# Written task
Return each line below exactly as it reads, and omit any image in it.

***

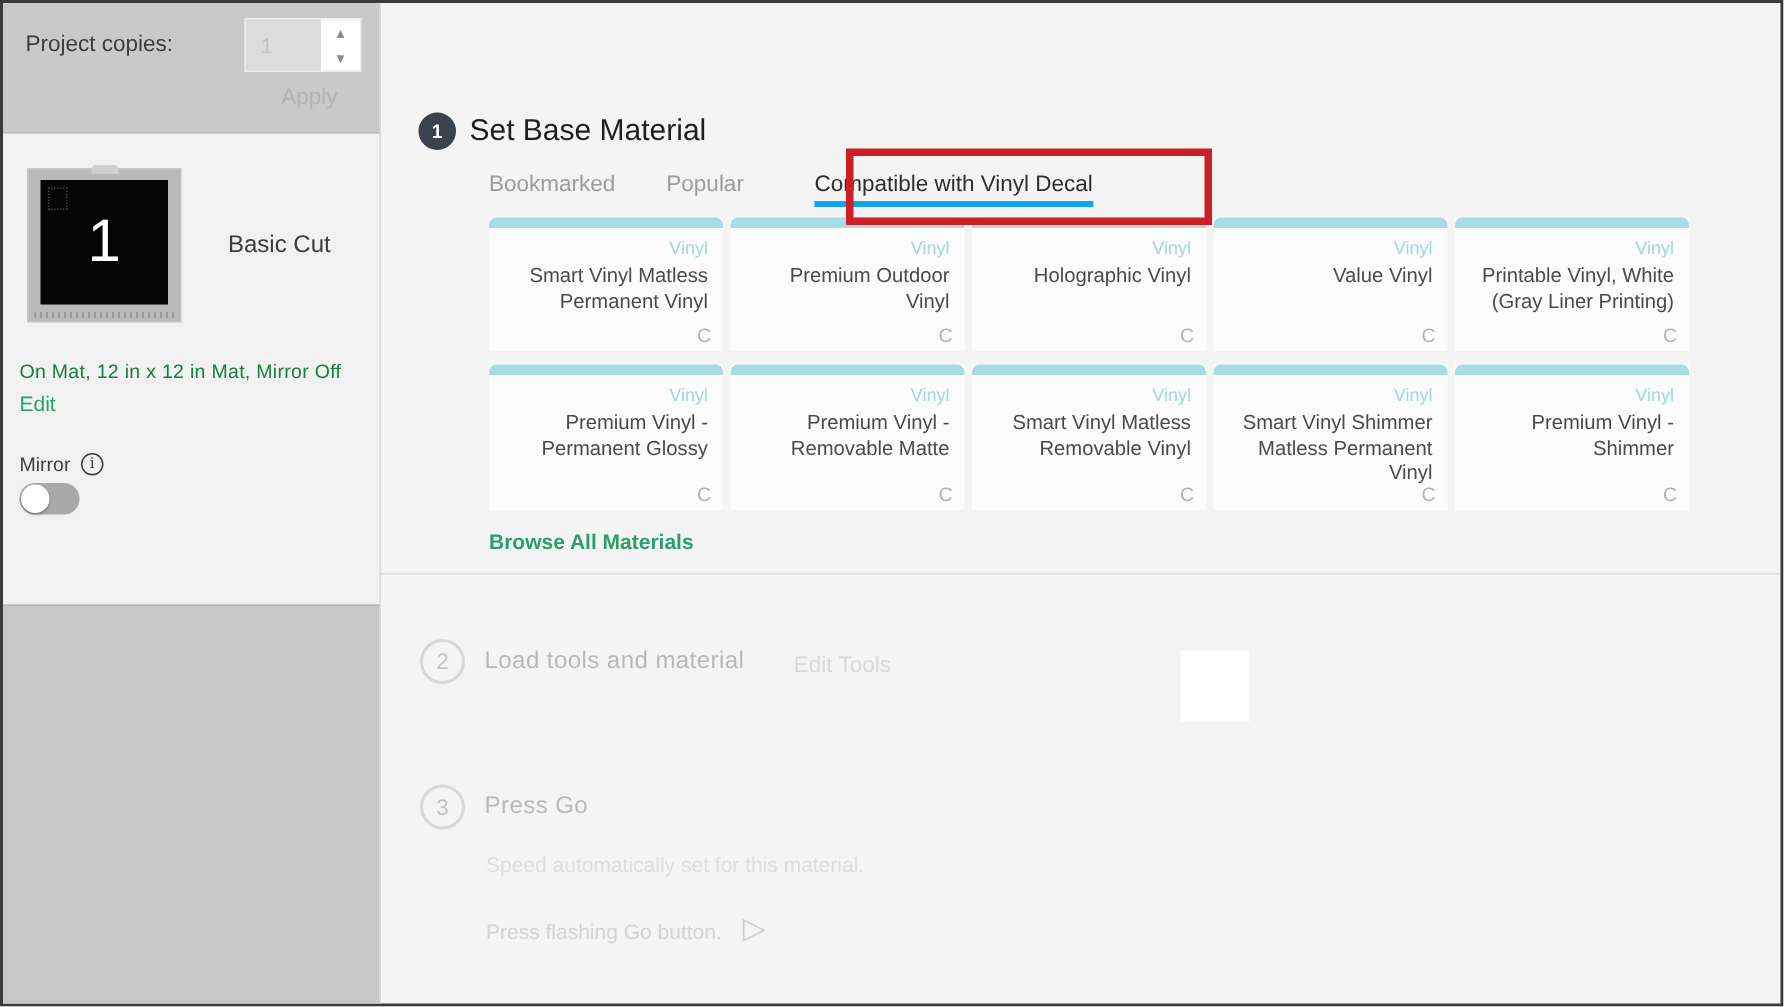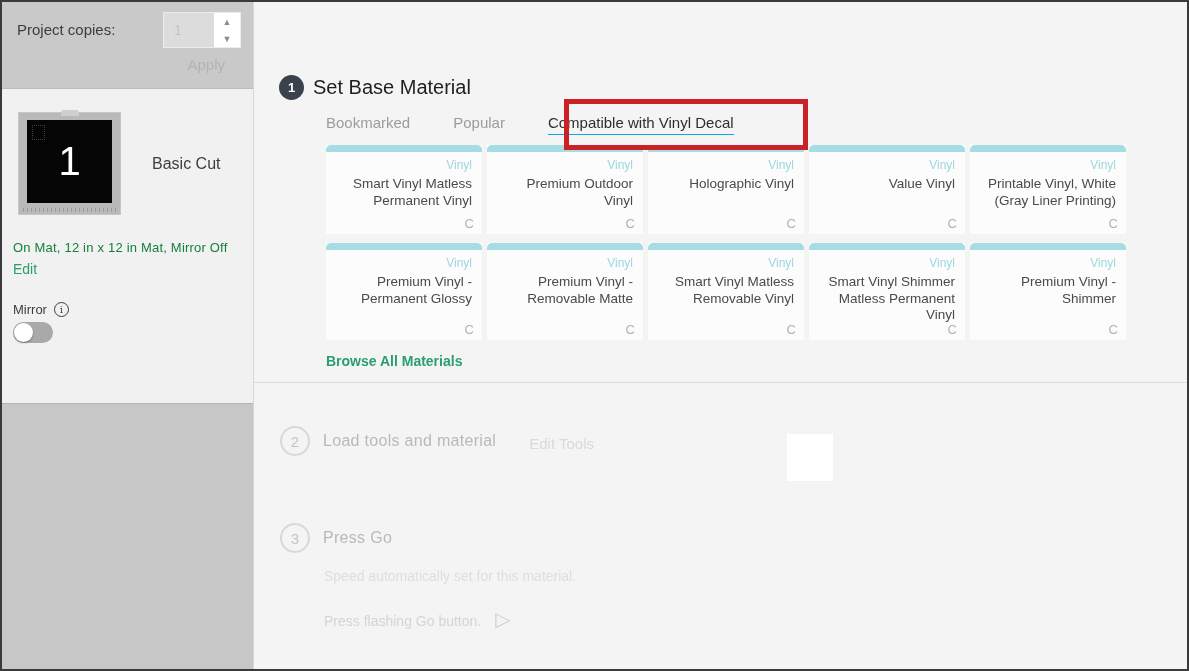--- a/index.html
+++ b/index.html
@@ -37,7 +37,7 @@
   .step1-header{position:absolute;left:277px;top:73px;display:flex;align-items:center;gap:9px;}
   .step-badge{width:25px;height:25px;border-radius:50%;background:#39424d;color:#fff;font-size:13px;font-weight:bold;display:flex;align-items:center;justify-content:center;}
   .step1-title{font-size:20px;color:#1f1f1f;}
-  .tabs{position:absolute;left:324px;top:112px;display:flex;gap:43px;font-size:15px;}
+  .tabs{position:absolute;left:324px;top:112px;display:flex;gap:34px;font-size:15px;}
   .tab{color:#9c9c9c;cursor:pointer;padding-bottom:3px;}
   .tab.active{color:#2e2e2e;border-bottom:1px solid #0ea5e9;}
   .materials-grid{position:absolute;left:324px;top:143px;width:801px;display:grid;grid-template-columns:repeat(5,156px);column-gap:5px;row-gap:9px;text-align:right;}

***

# Written solution
--- a/index.html
+++ b/index.html
@@ -37,7 +37,7 @@
   .step1-header{position:absolute;left:277px;top:73px;display:flex;align-items:center;gap:9px;}
   .step-badge{width:25px;height:25px;border-radius:50%;background:#39424d;color:#fff;font-size:13px;font-weight:bold;display:flex;align-items:center;justify-content:center;}
   .step1-title{font-size:20px;color:#1f1f1f;}
-  .tabs{position:absolute;left:324px;top:112px;display:flex;gap:43px;font-size:15px;}
+  .tabs{position:absolute;left:324px;top:112px;display:flex;gap:34px;font-size:15px;}
   .tab{color:#9c9c9c;cursor:pointer;padding-bottom:3px;}
   .tab.active{color:#2e2e2e;border-bottom:1px solid #0ea5e9;}
   .materials-grid{position:absolute;left:324px;top:143px;width:801px;display:grid;grid-template-columns:repeat(5,156px);column-gap:5px;row-gap:9px;text-align:right;}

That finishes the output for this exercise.